Aufgaben -
[1] Gib den Teil des Textauszugs über den Niedergang der USA wörtlich wieder, beginnend bei "Vier Jahre lang" und endend bei "nächste Sturm kommt.".
[2] Aus welchem Jahr stammt laut dem Textauszug über den Niedergang der USA das Haus in der Henry Street Nummer 252?
[3] Schreib den Textauszug über den Niedergang der USA nach seinem letzten Satz weiter.

Leider geht es mit der FTD zu Ende; heute, am Freitag 7. Dezember 2012, war die letzte Ausgabe und die beiden US Korrespondenten der FTD reflektieren ihre Zeit in den USA bzw. in New York. Insbesondere den Artikel von Matthias Ruch finde ich sehr lesenswert und stimmt auch etwas nachdenklich. Ich mache ein Full Quote der Artikel, damit sie uns auch erhalten bleiben wenn die Website der FTD abgestellt wird.


Cheers, :winke
der Admin


Vier Jahre lang war Matthias Ruch unser Mann in New York. Im Niedergang seiner Wohnung spiegelt sich der Niedergang der USA.

Diese Metapher steht wie keine andere für mein Amerika, für die Mentalität und für all die ungelösten Konflikte und Probleme. Sie ist simpel und schön - und jeder in diesem Land weiß genau, was sie bedeutet: "Kicking the can down the road."
Die alte Cola-Dose, die zerbeult auf der Straße liegt. Jeder sieht sie, niemand hebt sie auf. Und wenn sie eines Tages vor der eigenen Tür landet, wird sie einfach weiter die Straße runter getreten, bis vor das nächste Haus. So funktioniert das Land, in dem ich seit 2008 lebe. Jedenfalls so lange, bis der nächste Sturm kommt.

Die Vereinigten Staaten leben von der Substanz und zehren auf, was geblieben ist aus den guten alten Zeiten. Alte Häuser, alte Brücken, alte Kraftwerke. Alles amerikanische Wertarbeit, die hatte früher mal einen guten Ruf. Das neue Amerika ist anders. Es denkt kurzfristig, denn Investitionen sind nur gut, sofern sie sich sofort rentieren. Maximaler Profit in minimaler Zeit, am besten auf Kosten der anderen. Nach uns die Sintflut.

Wer mein Amerika sehen will, muss nach Brooklyn fahren, in die Henry Street Nummer 252. Ein wunderschönes Haus von 1850. Hohe Decken mit Stuck, echte Dielenböden und ein offener Kamin. Wir haben diese Wohnung geliebt, bis es einfach nicht mehr ging. Dabei ist die Henry Street in Brooklyn Heights eine dieser Straßen mit soliden Backsteinhäusern, die tatsächlich gebaut wurden für die Ewigkeit. Einige werden bis heute gehegt und gepflegt. Nummer 252 gehört leider nicht dazu.

Angaben -
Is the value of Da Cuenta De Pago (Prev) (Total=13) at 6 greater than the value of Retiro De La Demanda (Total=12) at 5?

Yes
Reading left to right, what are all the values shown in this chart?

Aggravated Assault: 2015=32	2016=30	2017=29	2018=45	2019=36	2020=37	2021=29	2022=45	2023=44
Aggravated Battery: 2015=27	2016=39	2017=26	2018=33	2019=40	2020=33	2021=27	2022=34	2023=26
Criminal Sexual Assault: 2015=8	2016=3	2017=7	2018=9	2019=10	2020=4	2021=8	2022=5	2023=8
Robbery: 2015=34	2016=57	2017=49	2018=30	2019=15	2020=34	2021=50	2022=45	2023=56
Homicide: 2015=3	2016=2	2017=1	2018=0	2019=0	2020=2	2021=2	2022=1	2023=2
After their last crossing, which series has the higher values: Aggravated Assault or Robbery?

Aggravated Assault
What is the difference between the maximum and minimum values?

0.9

---

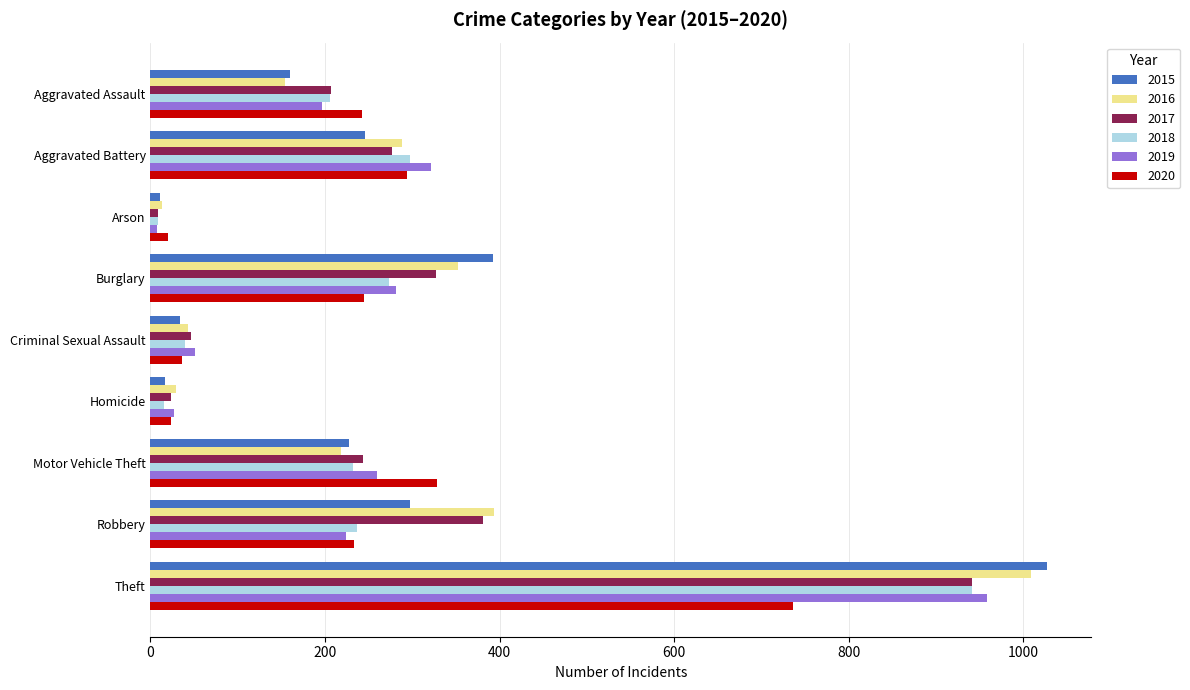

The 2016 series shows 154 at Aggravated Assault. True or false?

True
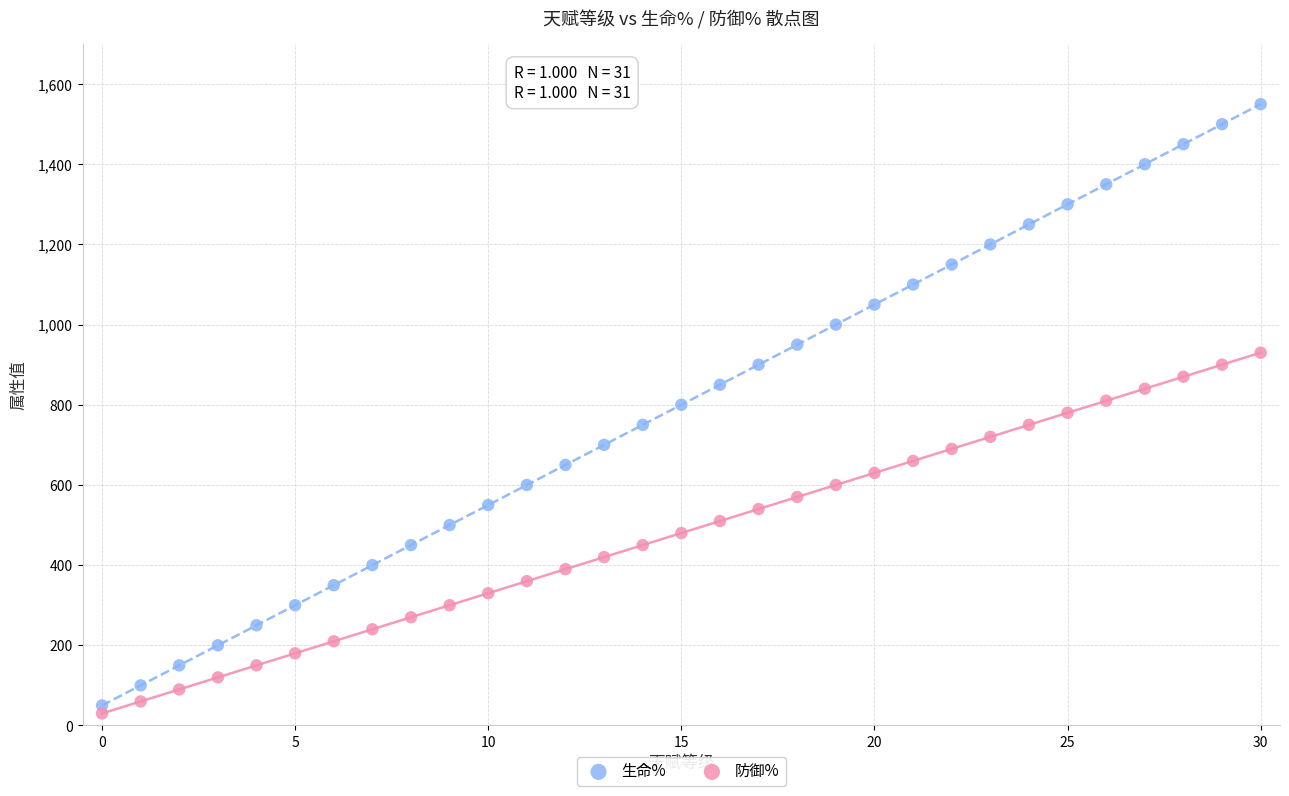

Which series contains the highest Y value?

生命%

---

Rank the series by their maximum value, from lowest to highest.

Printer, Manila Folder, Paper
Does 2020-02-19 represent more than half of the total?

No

Antworten je Aufgabe -
[1]
Vier Jahre lang war Matthias Ruch unser Mann in New York. Im Niedergang seiner Wohnung spiegelt sich der Niedergang der USA.

Diese Metapher steht wie keine andere für mein Amerika, für die Mentalität und für all die ungelösten Konflikte und Probleme. Sie ist simpel und schön - und jeder in diesem Land weiß genau, was sie bedeutet: "Kicking the can down the road."
Die alte Cola-Dose, die zerbeult auf der Straße liegt. Jeder sieht sie, niemand hebt sie auf. Und wenn sie eines Tages vor der eigenen Tür landet, wird sie einfach weiter die Straße runter getreten, bis vor das nächste Haus. So funktioniert das Land, in dem ich seit 2008 lebe. Jedenfalls so lange, bis der nächste Sturm kommt.

[2] Aus dem Jahr 1850.

[3]
Schuld daran ist die Eigentümerin, die gern kassiert, aber nur sehr ungern investiert oder gar repariert. Nach dem Kabelbrand in meinem Arbeitszimmer riet sie mir, meinen Computer einfach im Schlafzimmer anzuschließen. Dort würde die Steckdose ja noch funktionieren. Und als ein Wasserrohr in der Decke brach, kam ab und zu der Hausmeister vorbei, um die Wasserflecken überzupinseln. Wenig später brach die Küchendecke herunter.

Die Miete wurde trotzdem erhöht, Jahr für Jahr. Soll sich doch der nächste Eigentümer um die Kabel und die Rohre kümmern. Und bis dahin? "Kicking the can down the road."

Eines Tages wird Henry Street 252 einfach abbrennen. Oder einstürzen. So wie die großen Banken an der Wall Street im Jahr 2008. Und was kommt dann? Dann wird einfach ein neues Haus gebaut, möglichst billig und möglichst schnell. So eine Investition muss sich schließlich rentieren.

Nach vier Jahren Amerika bin ich gerade zurück in Hamburg - und vermisse New York. Wenn ich das nächste Mal nach Brooklyn komme, werde ich feierlich einen Kranz niederlegen vor Henry Street 252. Und eine zerbeulte Dose Cola.
Quelle: Aus der FTD vom 07.12.2012 - © 2012 Financial Times Deutschland - FTD-Autor Matthias Ruch


Vor sechs Wochen ging Kathrin Werner als FTD-Korrespondentin nach New York. Jetzt hat sie keine Zeitung mehr. Aber viele Geschichten im Kopf

Während ich diesen Artikel schreibe, sitze ich zwischen Umzugskartons, die ausgepackt werden wollen. Mein Fernseher ist noch nicht angeschlossen, im Schlafzimmer gibt es kein Licht, der Kühlschrank ist leer. Sechs Wochen vor ihrem Ende hat mich die FTD zur Korrespondentin in New York gekürt. Am Montag bin ich in die FTD-Wohnung in Brooklyn gezogen.

Die ersten Wochen hier waren wie ein Rausch. Ich bin durch goldenes Laub im Central Park spaziert und in gelben Taxis gefahren. Ich habe Barack Obama getroffen und in der Wahlnacht mit schwarzen Intellektuellen in Harlem diskutiert. Ich habe den Bullen an der Wall Street gestreichelt und nachts auf einem Empfang im Museum of Modern Art einen Manhattan getrunken. Beim Hurrikan "Sandy" sind mir Mülltonnen um die Ohren geflogen. Ich war in einem der feinsten Country-Clubs des Landes, habe VW-Chef Martin Winterkorn und GE-Chef Jeff Immelt getroffen.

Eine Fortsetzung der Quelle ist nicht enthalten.